State Evangelism Conference concludes with Will Graham rally

State Evangelism Conference concludes with Will Graham rally

I cannot do one thing for you,” pronounced Will Graham, associate evangelist with the Billy Graham Evangelistic Association and grandson of the famed evangelist.

“I want you to experience a fresh start,” he said. “I want your misery to turn to joy, but you have to do it through the person of Jesus Christ.”

Graham pointed an audience of more than 550 people to Jesus on March 1 at the State Evangelism Conference at Gardendale First Baptist Church.

Before he took the stage, southern gospel trio The Booth Brothers performed and Rick Stone, minister of music at First Baptist Church, Jasper, and the Hunter Street Choir from Hunter Street Baptist Church, Hoover, led the audience in worship.

Rick Lance, executive director of the Alabama Baptist State Board of Missions (SBOM), introduced Graham, who holds mass evangelistic rallies called “celebrations” around the world.

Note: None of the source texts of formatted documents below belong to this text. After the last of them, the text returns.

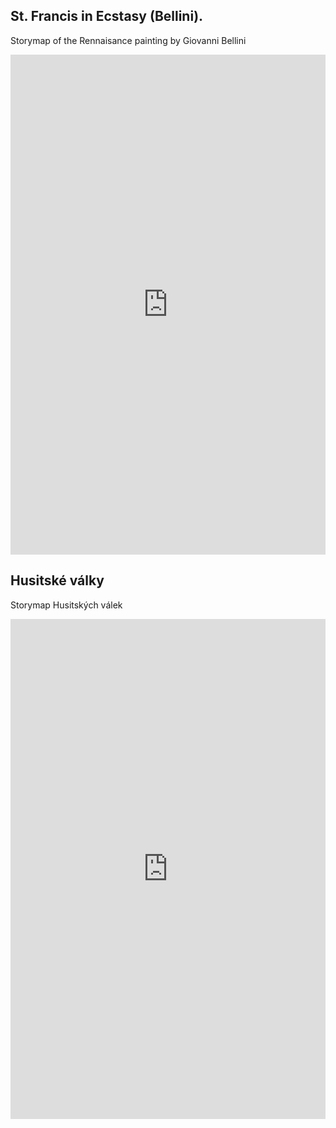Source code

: ## St. Francis in Ecstasy (Bellini).

Storymap of the Rennaisance painting by Giovanni Bellini

<iframe src="https://uploads.knightlab.com/storymapjs/7a8cc5d8d22d315cf9c50cbd73c95f84/bellini-ecstasy-of-st-francis/index.html" frameborder="0" width="100%" height="800"></iframe>

## Husitské války

Storymap Husitských válek

<iframe src="https://uploads.knightlab.com/storymapjs/7a8cc5d8d22d315cf9c50cbd73c95f84/husitske-valky/index.html" frameborder="0" width="100%" height="800"></iframe>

“He is a preacher of the Word in his own right,” Lance said. “You can tell the influence of his father (Franklin Graham) and grandfather, but he himself has been called of God, saved by the Lord Jesus Christ and has been preaching the Word of the Lord around the world.”

When Graham opened his Bible, he addressed the audience on a topic that has seen a lot of attention over the past few years: change.

“What I’m talking about tonight is spiritual change, moral change,” Graham said. “Oftentimes we want change but it seems to be so elusive at times. We can’t seem to grasp it.”

He told the story in 1 Samuel 1 of a woman named Hannah. She was one of two wives of a man named Elkanah, who worshiped the Lord regularly. But beneath the religious observance was conflict: Hannah could not have children, and Elkanah’s other wife, Peninnah, who did have children, tormented her about it.

“Though Elkanah was very religious, his family was experiencing turmoil,” Graham said.

He reminded the audience of when Jesus compared the religious-looking Pharisees to whitewashed tombs and urged audience members not to hide their struggles behind clean appearances.

“Some of you tonight put on a good facade,” Graham said. “You look good on the outside … yet on the inside, it’s death, destruction, misery and decay.”

He asked audience members to identify something that makes them bitter and steals their joy. Graham encouraged them to respond to their troubles the same way Hannah did: by going to the Lord.

“We’ll let every one of our friends know twice how miserable we are, but yet we always fail to go to the Lord,” he said. “He seems to be the last resort, but Hannah went directly to Him. My friends, that’s what we need to do.”

When Hannah poured out her heart to the Lord, Graham said, she was given hope, even though her circumstances hadn’t changed.

“She encountered God and her life was forever changed,” he said. “You see we cannot come in contact with God and leave the same way we came.”

Graham transitioned into a gospel presentation, describing man’s sin against God and vain efforts to make things right.

“Religion is every man’s attempt to get back to a righteous God and they all fail,” he said.

Instead, Graham continued, God sent Jesus to die in our place on the cross, satisfying His wrath, and rise from the dead three days later.

Jesus took our sin, he said, and we got His righteousness.

“Now when we stand before God, God doesn’t see our own sin,” Graham said. “He sees the blood of His own Son covering us.”

Graham invited the audience to come to the altar.

“My friends, this invitation is literally for everyone,” he said. “This invitation is for you to come simply to pray up here, to surrender your misery unto the Lord; the hurt and pain you’ve been carrying, you can give it to the Lord. There might be some of you here today who want to experience Jesus Christ for the first time. I want you to come stand right here in front of me. … All I want is to have a word of prayer.”

As the piano chords of “Just As I Am” echoed through the auditorium, nearly 80 specially trained counselors made their way to the stage as people filtered forward to kneel at the altar to pray and receive prayer.

“Will you come before God?” Graham asked. “He’s waiting with open arms to receive you.”

After he led a prayer for salvation, the audience sang a brief medley of praise songs.

Lance dismissed audience members with prayer, urging them to remember that Jesus entrusted the Great Commission to His followers and empowers them to carry it out.

“May something happen in your life and in the lives of others that can really be change we can believe in,” he said.

Sammy Gilbreath, director of evangelism for the SBOM, believes Graham’s message and the sight of people coming to the altar showed this year’s evangelism conference was about more than talking a good game.

“For the first time in the history of this event, we didn’t just talk about evangelism,” he said. “We did evangelism.”